__What to produce__:
Reproduce every one of the rows below verbatim, keeping each line as it appears.
————————
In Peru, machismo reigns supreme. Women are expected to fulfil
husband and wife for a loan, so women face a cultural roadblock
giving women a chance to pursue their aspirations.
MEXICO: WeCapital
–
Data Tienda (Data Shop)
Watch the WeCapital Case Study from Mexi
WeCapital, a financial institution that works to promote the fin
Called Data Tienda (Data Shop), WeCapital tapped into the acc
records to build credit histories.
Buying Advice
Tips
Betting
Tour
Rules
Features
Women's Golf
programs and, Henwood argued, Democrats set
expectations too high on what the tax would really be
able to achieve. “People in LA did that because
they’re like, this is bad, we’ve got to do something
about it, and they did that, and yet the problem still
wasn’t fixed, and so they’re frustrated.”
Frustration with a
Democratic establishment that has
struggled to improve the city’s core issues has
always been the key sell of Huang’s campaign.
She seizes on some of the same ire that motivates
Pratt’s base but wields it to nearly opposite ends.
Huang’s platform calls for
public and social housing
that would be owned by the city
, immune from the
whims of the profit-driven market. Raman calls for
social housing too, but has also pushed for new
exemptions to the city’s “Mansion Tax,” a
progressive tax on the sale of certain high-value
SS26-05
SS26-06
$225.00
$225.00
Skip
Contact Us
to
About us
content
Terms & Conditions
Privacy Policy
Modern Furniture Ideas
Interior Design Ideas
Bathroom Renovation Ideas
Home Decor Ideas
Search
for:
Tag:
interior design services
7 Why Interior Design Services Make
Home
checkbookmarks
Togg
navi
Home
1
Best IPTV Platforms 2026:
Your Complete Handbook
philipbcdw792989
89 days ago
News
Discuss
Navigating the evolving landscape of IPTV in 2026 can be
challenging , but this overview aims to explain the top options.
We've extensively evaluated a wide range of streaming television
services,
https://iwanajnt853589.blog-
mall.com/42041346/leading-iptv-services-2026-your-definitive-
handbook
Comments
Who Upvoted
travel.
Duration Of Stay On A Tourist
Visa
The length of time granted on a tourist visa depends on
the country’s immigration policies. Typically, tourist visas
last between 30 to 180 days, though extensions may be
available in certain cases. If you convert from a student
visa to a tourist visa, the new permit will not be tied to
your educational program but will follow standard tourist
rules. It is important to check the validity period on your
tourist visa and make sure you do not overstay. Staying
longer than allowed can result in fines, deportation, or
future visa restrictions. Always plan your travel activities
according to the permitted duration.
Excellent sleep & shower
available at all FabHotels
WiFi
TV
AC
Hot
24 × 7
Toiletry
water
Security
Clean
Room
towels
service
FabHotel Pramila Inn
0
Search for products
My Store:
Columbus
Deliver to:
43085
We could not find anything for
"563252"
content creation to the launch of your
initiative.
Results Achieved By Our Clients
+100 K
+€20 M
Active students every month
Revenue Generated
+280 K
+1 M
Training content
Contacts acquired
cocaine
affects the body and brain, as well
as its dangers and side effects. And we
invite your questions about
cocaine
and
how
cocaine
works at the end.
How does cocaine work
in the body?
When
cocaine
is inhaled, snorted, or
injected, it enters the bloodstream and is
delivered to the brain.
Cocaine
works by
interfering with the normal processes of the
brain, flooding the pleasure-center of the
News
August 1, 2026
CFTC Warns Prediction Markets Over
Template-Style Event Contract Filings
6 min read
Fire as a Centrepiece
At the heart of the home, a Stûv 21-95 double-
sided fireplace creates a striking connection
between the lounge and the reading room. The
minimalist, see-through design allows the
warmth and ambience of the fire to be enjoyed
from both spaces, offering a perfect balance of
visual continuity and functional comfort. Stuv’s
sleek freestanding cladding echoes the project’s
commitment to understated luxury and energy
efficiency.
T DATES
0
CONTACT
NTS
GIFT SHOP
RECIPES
————————
__Task solution__:
In Peru, machismo reigns supreme. Women are expected to fulfil
husband and wife for a loan, so women face a cultural roadblock
giving women a chance to pursue their aspirations.
MEXICO: WeCapital
–
Data Tienda (Data Shop)
Watch the WeCapital Case Study from Mexi
WeCapital, a financial institution that works to promote the fin
Called Data Tienda (Data Shop), WeCapital tapped into the acc
records to build credit histories.
Buying Advice
Tips
Betting
Tour
Rules
Features
Women's Golf
programs and, Henwood argued, Democrats set
expectations too high on what the tax would really be
able to achieve. “People in LA did that because
they’re like, this is bad, we’ve got to do something
about it, and they did that, and yet the problem still
wasn’t fixed, and so they’re frustrated.”
Frustration with a
Democratic establishment that has
struggled to improve the city’s core issues has
always been the key sell of Huang’s campaign.
She seizes on some of the same ire that motivates
Pratt’s base but wields it to nearly opposite ends.
Huang’s platform calls for
public and social housing
that would be owned by the city
, immune from the
whims of the profit-driven market. Raman calls for
social housing too, but has also pushed for new
exemptions to the city’s “Mansion Tax,” a
progressive tax on the sale of certain high-value
SS26-05
SS26-06
$225.00
$225.00
Skip
Contact Us
to
About us
content
Terms & Conditions
Privacy Policy
Modern Furniture Ideas
Interior Design Ideas
Bathroom Renovation Ideas
Home Decor Ideas
Search
for:
Tag:
interior design services
7 Why Interior Design Services Make
Home
checkbookmarks
Togg
navi
Home
1
Best IPTV Platforms 2026:
Your Complete Handbook
philipbcdw792989
89 days ago
News
Discuss
Navigating the evolving landscape of IPTV in 2026 can be
challenging , but this overview aims to explain the top options.
We've extensively evaluated a wide range of streaming television
services,
https://iwanajnt853589.blog-
mall.com/42041346/leading-iptv-services-2026-your-definitive-
handbook
Comments
Who Upvoted
travel.
Duration Of Stay On A Tourist
Visa
The length of time granted on a tourist visa depends on
the country’s immigration policies. Typically, tourist visas
last between 30 to 180 days, though extensions may be
available in certain cases. If you convert from a student
visa to a tourist visa, the new permit will not be tied to
your educational program but will follow standard tourist
rules. It is important to check the validity period on your
tourist visa and make sure you do not overstay. Staying
longer than allowed can result in fines, deportation, or
future visa restrictions. Always plan your travel activities
according to the permitted duration.
Excellent sleep & shower
available at all FabHotels
WiFi
TV
AC
Hot
24 × 7
Toiletry
water
Security
Clean
Room
towels
service
FabHotel Pramila Inn
0
Search for products
My Store:
Columbus
Deliver to:
43085
We could not find anything for
"563252"
content creation to the launch of your
initiative.
Results Achieved By Our Clients
+100 K
+€20 M
Active students every month
Revenue Generated
+280 K
+1 M
Training content
Contacts acquired
cocaine
affects the body and brain, as well
as its dangers and side effects. And we
invite your questions about
cocaine
and
how
cocaine
works at the end.
How does cocaine work
in the body?
When
cocaine
is inhaled, snorted, or
injected, it enters the bloodstream and is
delivered to the brain.
Cocaine
works by
interfering with the normal processes of the
brain, flooding the pleasure-center of the
News
August 1, 2026
CFTC Warns Prediction Markets Over
Template-Style Event Contract Filings
6 min read
Fire as a Centrepiece
At the heart of the home, a Stûv 21-95 double-
sided fireplace creates a striking connection
between the lounge and the reading room. The
minimalist, see-through design allows the
warmth and ambience of the fire to be enjoyed
from both spaces, offering a perfect balance of
visual continuity and functional comfort. Stuv’s
sleek freestanding cladding echoes the project’s
commitment to understated luxury and energy
efficiency.
T DATES
0
CONTACT
NTS
GIFT SHOP
RECIPES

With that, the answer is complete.